[Opening Exercise data section]

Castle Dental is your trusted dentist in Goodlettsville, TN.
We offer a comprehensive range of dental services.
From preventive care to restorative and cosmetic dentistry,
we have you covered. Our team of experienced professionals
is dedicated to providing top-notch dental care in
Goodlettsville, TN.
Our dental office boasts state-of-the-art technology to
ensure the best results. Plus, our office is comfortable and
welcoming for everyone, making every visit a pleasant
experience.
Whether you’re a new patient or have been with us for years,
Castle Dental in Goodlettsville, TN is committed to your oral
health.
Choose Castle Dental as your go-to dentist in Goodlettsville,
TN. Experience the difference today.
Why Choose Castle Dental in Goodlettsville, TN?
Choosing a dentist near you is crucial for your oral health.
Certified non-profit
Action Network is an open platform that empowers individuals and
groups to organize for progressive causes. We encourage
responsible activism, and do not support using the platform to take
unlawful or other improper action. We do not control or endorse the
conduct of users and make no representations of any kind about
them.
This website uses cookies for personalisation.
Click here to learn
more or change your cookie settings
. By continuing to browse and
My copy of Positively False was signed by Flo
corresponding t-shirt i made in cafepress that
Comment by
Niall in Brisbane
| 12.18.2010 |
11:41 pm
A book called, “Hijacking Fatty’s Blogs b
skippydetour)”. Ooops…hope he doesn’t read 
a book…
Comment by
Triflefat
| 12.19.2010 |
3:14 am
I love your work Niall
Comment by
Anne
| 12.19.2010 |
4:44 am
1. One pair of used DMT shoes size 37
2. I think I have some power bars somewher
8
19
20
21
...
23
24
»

[Closing Exercise data section]

Assignment: Recast everything from the start of the records down through the line containing "more or change your cookie settings" as a numbered list, skipping any blank lines.

Result:
1. Castle Dental is your trusted dentist in Goodlettsville, TN.
2. We offer a comprehensive range of dental services.
3. From preventive care to restorative and cosmetic dentistry,
4. we have you covered. Our team of experienced professionals
5. is dedicated to providing top-notch dental care in
6. Goodlettsville, TN.
7. Our dental office boasts state-of-the-art technology to
8. ensure the best results. Plus, our office is comfortable and
9. welcoming for everyone, making every visit a pleasant
10. experience.
11. Whether you’re a new patient or have been with us for years,
12. Castle Dental in Goodlettsville, TN is committed to your oral
13. health.
14. Choose Castle Dental as your go-to dentist in Goodlettsville,
15. TN. Experience the difference today.
16. Why Choose Castle Dental in Goodlettsville, TN?
17. Choosing a dentist near you is crucial for your oral health.
18. Certified non-profit
19. Action Network is an open platform that empowers individuals and
20. groups to organize for progressive causes. We encourage
21. responsible activism, and do not support using the platform to take
22. unlawful or other improper action. We do not control or endorse the
23. conduct of users and make no representations of any kind about
24. them.
25. This website uses cookies for personalisation.
26. Click here to learn
27. more or change your cookie settings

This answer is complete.